NAME: Sarah Vitale
CURRENT TITLE: Assistant Professor and Hydrogeologist
AREA OF EXPERTISE: Hydrogeology
YEARS OF EXPERIENCE: 1 (post education)
EDUCATION: PhD Geological Sciences, University of Connecticut, 2017; MS Oceanography, Texas A&M University, 2011; BS Geophysics, State University of New York at Fredonia, 2009
What’s your job like?
Most of my time is dedicated to teaching undergraduate students about environmental geology and hydrogeology. This is split between courses and research, which are strongly integrated with one another. I also serve on my county’s groundwater advisory board and attend a variety of workshops and conferences every year.
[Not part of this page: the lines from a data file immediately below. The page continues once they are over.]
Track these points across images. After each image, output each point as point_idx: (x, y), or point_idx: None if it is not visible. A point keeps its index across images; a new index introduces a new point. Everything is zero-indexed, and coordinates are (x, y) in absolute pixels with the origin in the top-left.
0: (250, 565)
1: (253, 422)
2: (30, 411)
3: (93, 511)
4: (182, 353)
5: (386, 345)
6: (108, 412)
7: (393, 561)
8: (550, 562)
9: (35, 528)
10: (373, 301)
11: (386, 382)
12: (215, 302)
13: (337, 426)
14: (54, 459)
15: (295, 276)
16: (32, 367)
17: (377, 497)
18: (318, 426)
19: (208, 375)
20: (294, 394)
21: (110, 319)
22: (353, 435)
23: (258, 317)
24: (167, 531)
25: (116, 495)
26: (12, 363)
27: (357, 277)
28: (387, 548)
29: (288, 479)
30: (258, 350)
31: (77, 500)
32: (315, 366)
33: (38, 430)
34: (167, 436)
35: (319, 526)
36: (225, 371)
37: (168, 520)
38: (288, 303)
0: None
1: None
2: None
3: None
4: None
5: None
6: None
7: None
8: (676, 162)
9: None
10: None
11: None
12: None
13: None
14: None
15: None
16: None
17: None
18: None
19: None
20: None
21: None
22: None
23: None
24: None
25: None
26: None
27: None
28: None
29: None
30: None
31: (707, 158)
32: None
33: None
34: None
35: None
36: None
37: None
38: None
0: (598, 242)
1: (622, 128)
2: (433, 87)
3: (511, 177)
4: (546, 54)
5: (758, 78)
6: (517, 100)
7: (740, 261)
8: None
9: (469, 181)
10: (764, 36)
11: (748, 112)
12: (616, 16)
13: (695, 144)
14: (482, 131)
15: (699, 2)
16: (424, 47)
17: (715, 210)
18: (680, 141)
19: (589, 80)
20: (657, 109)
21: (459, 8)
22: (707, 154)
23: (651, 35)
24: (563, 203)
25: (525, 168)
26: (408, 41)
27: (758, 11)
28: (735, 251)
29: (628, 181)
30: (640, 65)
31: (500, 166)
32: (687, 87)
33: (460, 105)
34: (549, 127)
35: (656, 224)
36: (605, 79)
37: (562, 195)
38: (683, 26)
What’s a typical day like?
During the academic year (after taking my daughter to daycare), I get into work around 8:30 a.m. and make coffee! Then I hit the ground running, teaching 1-2 labs or lectures, and often meeting with students about course work. Labs are usually field-based, especially in the Fall, so I spend a lot of time outside. Other time is spent developing and fine-tuning research projects and meeting with student researchers. It’s not uncommon to have at least one department- or university-related meeting each week, as well as a department seminar. The summer is much more flexible and research-focused. I spend 3 days each week in the field training students and writing papers and grant proposals. The rest of the time, I spend hanging with my toddler!
Working with students, especially in the context of research. It’s exciting to watch them develop their research skills and really fun to explore new projects. We’re currently exploring long-term trends in groundwater levels in Wisconsin, and deciphering the source, fate, and transport of phosphorus in the hydrogeologic system.
Managing time. It’s easy to over-commit, and learning how to say yes to the right things takes time (and advice from others). In academia, you are never “caught up” and getting comfortable with accepting that is tough, but I think it’s critical to maintaining a healthy work/life balance.
What’s your advice to students?
Don’t pigeon-hole yourself! Expose yourself to many opportunities and experiences, network, and keep as many doors open as possible. You can see from my educational background that my interests are broad, but I wanted to keep my options open. Every experience has benefited my current position enormously.